== ENTRIES SHOWN ==
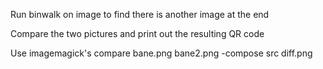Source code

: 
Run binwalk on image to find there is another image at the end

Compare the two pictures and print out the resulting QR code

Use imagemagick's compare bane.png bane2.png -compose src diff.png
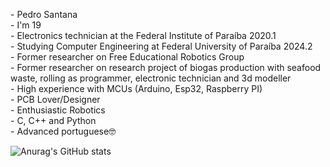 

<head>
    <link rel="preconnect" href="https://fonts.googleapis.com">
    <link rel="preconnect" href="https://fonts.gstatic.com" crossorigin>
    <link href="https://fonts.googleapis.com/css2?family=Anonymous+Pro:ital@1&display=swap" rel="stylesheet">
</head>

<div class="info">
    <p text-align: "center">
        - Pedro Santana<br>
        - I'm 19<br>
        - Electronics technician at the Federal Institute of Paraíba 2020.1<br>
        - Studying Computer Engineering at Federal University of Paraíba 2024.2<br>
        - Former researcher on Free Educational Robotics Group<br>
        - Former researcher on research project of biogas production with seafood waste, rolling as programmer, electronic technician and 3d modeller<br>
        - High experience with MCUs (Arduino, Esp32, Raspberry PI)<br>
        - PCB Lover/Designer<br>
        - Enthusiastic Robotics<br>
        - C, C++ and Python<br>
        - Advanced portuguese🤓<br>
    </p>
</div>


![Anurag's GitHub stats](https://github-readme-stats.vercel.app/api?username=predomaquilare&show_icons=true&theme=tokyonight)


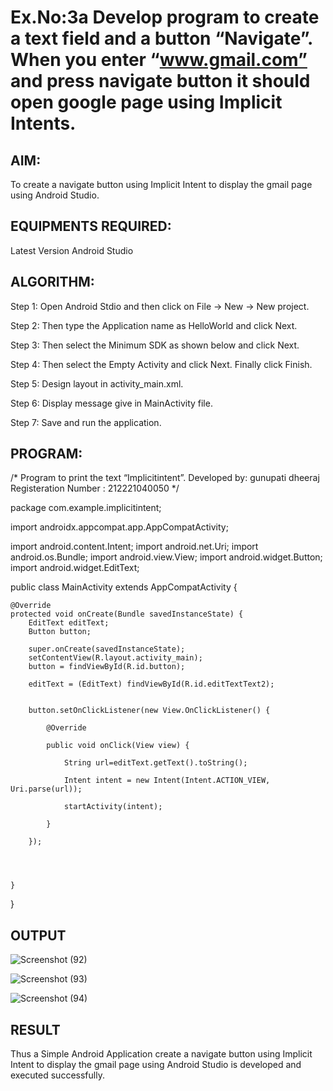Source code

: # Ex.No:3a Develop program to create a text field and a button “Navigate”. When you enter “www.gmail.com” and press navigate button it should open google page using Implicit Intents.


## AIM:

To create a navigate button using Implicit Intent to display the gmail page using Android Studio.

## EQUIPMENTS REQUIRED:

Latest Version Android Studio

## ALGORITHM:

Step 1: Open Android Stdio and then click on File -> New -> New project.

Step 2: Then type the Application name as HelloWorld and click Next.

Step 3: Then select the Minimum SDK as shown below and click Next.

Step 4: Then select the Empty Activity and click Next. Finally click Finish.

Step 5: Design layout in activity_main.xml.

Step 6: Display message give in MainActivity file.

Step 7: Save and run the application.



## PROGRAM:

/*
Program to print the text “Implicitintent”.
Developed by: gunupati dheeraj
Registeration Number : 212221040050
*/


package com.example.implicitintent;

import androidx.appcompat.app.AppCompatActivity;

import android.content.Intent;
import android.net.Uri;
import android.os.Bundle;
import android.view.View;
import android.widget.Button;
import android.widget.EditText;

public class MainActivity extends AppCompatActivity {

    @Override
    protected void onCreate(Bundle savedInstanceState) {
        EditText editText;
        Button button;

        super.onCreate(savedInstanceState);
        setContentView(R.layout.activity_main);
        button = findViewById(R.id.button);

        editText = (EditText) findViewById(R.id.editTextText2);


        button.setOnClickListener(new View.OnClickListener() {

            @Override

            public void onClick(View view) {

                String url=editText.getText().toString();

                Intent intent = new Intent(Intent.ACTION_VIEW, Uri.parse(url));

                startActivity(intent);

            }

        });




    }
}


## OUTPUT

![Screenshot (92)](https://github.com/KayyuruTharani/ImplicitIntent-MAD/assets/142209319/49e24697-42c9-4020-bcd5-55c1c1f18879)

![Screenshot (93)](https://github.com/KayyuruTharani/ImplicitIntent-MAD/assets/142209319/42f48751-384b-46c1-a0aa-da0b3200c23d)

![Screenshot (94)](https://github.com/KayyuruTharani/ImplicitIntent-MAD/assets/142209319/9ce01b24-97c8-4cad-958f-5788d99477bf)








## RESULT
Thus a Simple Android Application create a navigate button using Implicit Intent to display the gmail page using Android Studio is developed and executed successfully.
===
--- PROBLEM STATEMENT ---
Edit the lines from the one with "super.onCreate(savedInstanceState);" up to and including the one with "startActivity(intent);" so that "url" becomes "address" and everything else is unchanged. Give only those edited lines.

--- RESULT ---
        super.onCreate(savedInstanceState);
        setContentView(R.layout.activity_main);
        button = findViewById(R.id.button);

        editText = (EditText) findViewById(R.id.editTextText2);


        button.setOnClickListener(new View.OnClickListener() {

            @Override

            public void onClick(View view) {

                String address=editText.getText().toString();

                Intent intent = new Intent(Intent.ACTION_VIEW, Uri.parse(address));

                startActivity(intent);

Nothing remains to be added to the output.